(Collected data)
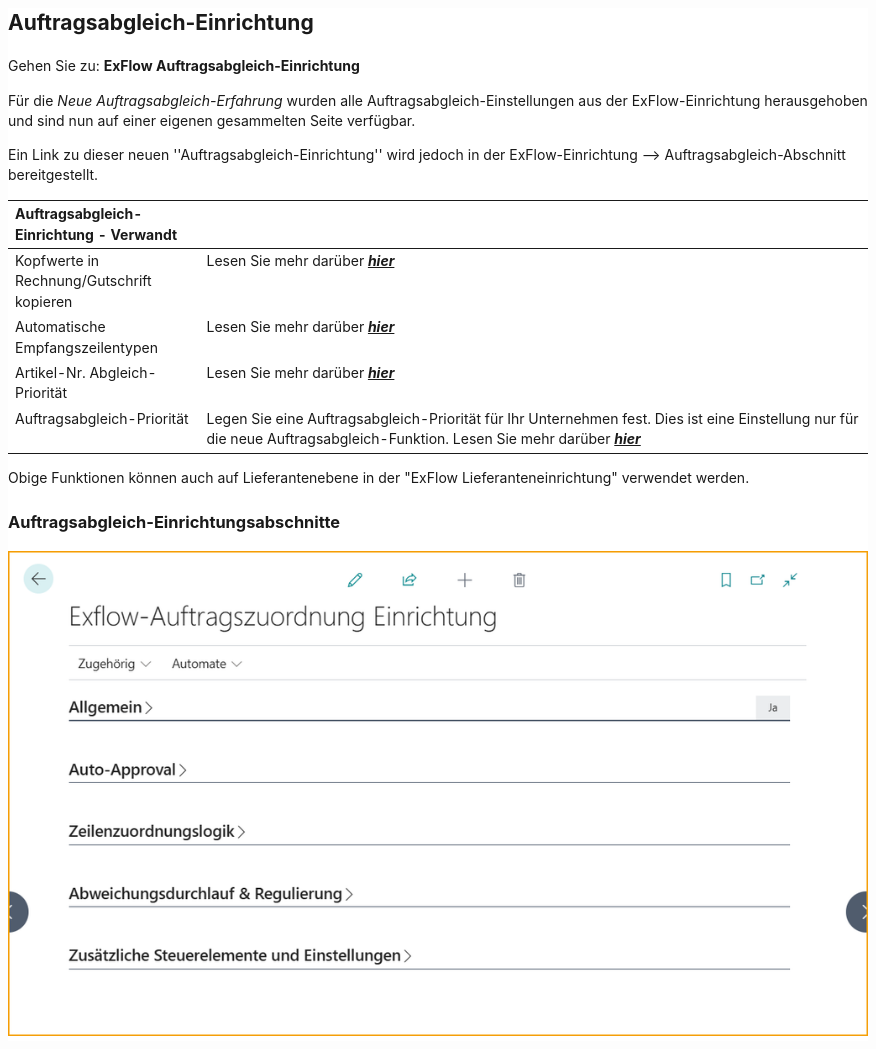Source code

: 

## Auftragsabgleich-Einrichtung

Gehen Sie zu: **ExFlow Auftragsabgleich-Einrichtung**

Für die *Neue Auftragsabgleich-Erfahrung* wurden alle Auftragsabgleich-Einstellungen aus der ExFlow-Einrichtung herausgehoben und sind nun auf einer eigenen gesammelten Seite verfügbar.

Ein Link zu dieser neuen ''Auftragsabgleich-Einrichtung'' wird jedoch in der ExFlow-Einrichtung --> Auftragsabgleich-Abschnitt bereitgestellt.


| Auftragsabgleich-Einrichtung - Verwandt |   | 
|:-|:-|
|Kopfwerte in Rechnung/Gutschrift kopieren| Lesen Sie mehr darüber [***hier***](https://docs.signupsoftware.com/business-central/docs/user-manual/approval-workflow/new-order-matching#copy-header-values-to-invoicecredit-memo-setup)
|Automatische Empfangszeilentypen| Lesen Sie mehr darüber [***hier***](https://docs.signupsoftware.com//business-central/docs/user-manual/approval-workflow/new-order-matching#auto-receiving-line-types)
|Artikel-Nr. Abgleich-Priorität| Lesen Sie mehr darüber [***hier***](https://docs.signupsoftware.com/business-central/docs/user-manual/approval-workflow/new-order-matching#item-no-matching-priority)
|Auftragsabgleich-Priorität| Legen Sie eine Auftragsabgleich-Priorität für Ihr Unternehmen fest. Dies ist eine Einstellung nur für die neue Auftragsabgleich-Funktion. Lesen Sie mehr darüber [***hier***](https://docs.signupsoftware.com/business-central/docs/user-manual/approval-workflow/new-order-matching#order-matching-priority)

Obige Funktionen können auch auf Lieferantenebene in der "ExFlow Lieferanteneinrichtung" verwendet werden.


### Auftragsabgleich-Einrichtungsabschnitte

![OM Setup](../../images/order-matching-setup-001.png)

**Goal of the exercise:** Could you give all of the data again exactly as written, omitting any pictures?

**Result for this task:**
Source code

: 

## Auftragsabgleich-Einrichtung

Gehen Sie zu: **ExFlow Auftragsabgleich-Einrichtung**

Für die *Neue Auftragsabgleich-Erfahrung* wurden alle Auftragsabgleich-Einstellungen aus der ExFlow-Einrichtung herausgehoben und sind nun auf einer eigenen gesammelten Seite verfügbar.

Ein Link zu dieser neuen ''Auftragsabgleich-Einrichtung'' wird jedoch in der ExFlow-Einrichtung --> Auftragsabgleich-Abschnitt bereitgestellt.


| Auftragsabgleich-Einrichtung - Verwandt |   | 
|:-|:-|
|Kopfwerte in Rechnung/Gutschrift kopieren| Lesen Sie mehr darüber [***hier***](https://docs.signupsoftware.com/business-central/docs/user-manual/approval-workflow/new-order-matching#copy-header-values-to-invoicecredit-memo-setup)
|Automatische Empfangszeilentypen| Lesen Sie mehr darüber [***hier***](https://docs.signupsoftware.com//business-central/docs/user-manual/approval-workflow/new-order-matching#auto-receiving-line-types)
|Artikel-Nr. Abgleich-Priorität| Lesen Sie mehr darüber [***hier***](https://docs.signupsoftware.com/business-central/docs/user-manual/approval-workflow/new-order-matching#item-no-matching-priority)
|Auftragsabgleich-Priorität| Legen Sie eine Auftragsabgleich-Priorität für Ihr Unternehmen fest. Dies ist eine Einstellung nur für die neue Auftragsabgleich-Funktion. Lesen Sie mehr darüber [***hier***](https://docs.signupsoftware.com/business-central/docs/user-manual/approval-workflow/new-order-matching#order-matching-priority)

Obige Funktionen können auch auf Lieferantenebene in der "ExFlow Lieferanteneinrichtung" verwendet werden.


### Auftragsabgleich-Einrichtungsabschnitte

![OM Setup](../../images/order-matching-setup-001.png)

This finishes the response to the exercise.